**Instructions to follow**. All of the records below need to be written out exactly, but without the pictures.

[Opening Data shown section]

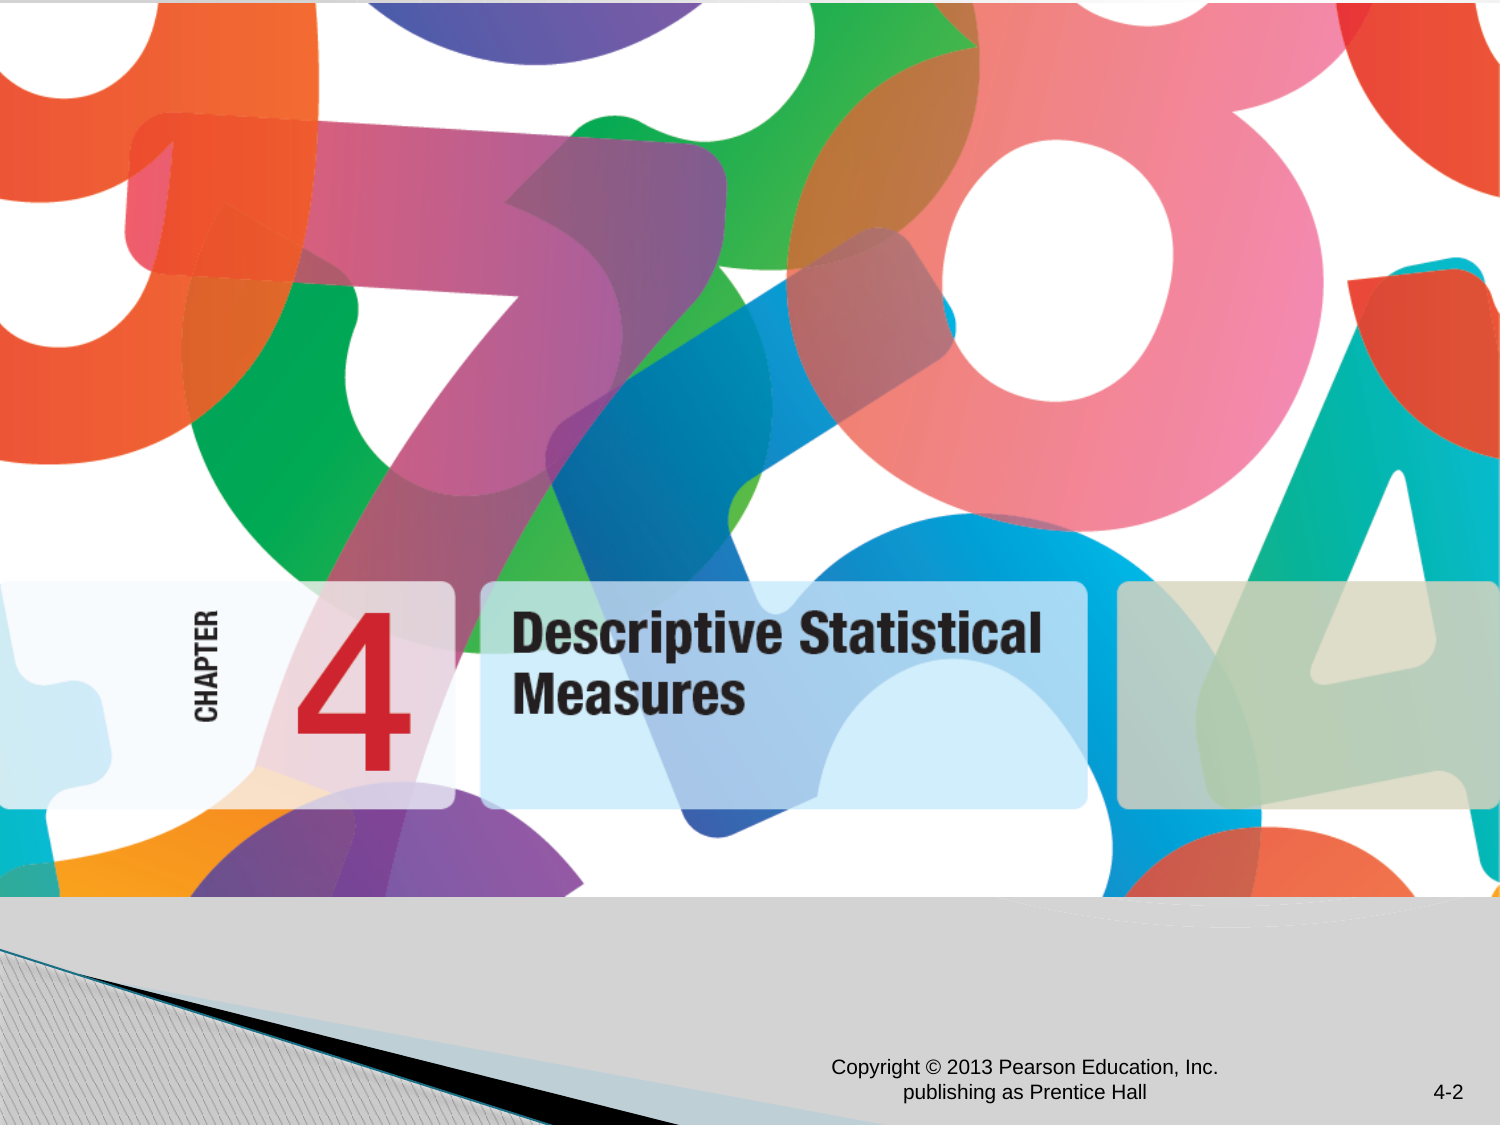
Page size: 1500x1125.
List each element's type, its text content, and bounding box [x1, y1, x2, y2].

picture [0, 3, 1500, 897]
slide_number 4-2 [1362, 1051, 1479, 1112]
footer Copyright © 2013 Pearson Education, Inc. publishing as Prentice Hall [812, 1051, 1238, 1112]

[Closing Data shown section]

**Answer to the problem**.
Page size: 1500x1125.
List each element's type, its text content, and bounding box [x1, y1, x2, y2].

picture [0, 3, 1500, 897]
slide_number 4-2 [1362, 1051, 1479, 1112]
footer Copyright © 2013 Pearson Education, Inc. publishing as Prentice Hall [812, 1051, 1238, 1112]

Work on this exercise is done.